= Dataset entries =
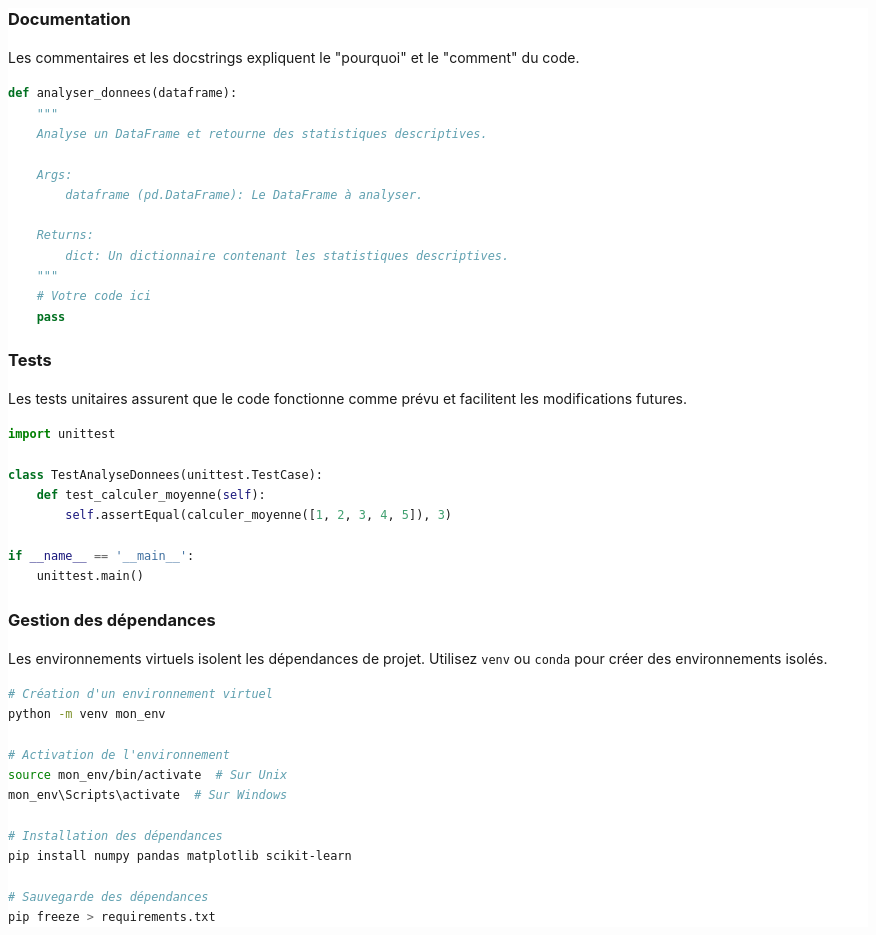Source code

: 
### Documentation
Les commentaires et les docstrings expliquent le "pourquoi" et le "comment" du code.

```python
def analyser_donnees(dataframe):
    """
    Analyse un DataFrame et retourne des statistiques descriptives.

    Args:
        dataframe (pd.DataFrame): Le DataFrame à analyser.

    Returns:
        dict: Un dictionnaire contenant les statistiques descriptives.
    """
    # Votre code ici
    pass
```

### Tests
Les tests unitaires assurent que le code fonctionne comme prévu et facilitent les modifications futures.

```python
import unittest

class TestAnalyseDonnees(unittest.TestCase):
    def test_calculer_moyenne(self):
        self.assertEqual(calculer_moyenne([1, 2, 3, 4, 5]), 3)

if __name__ == '__main__':
    unittest.main()
```

### Gestion des dépendances
Les environnements virtuels isolent les dépendances de projet. Utilisez `venv` ou `conda` pour créer des environnements isolés.

```bash
# Création d'un environnement virtuel
python -m venv mon_env

# Activation de l'environnement
source mon_env/bin/activate  # Sur Unix
mon_env\Scripts\activate  # Sur Windows

# Installation des dépendances
pip install numpy pandas matplotlib scikit-learn

# Sauvegarde des dépendances
pip freeze > requirements.txt
```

= EXERCISE DETAILS =
The lines you need are those containing "statistiques"; find them in the records and copy them.

= ANSWER FOR THE TASK =
    Analyse un DataFrame et retourne des statistiques descriptives.
        dict: Un dictionnaire contenant les statistiques descriptives.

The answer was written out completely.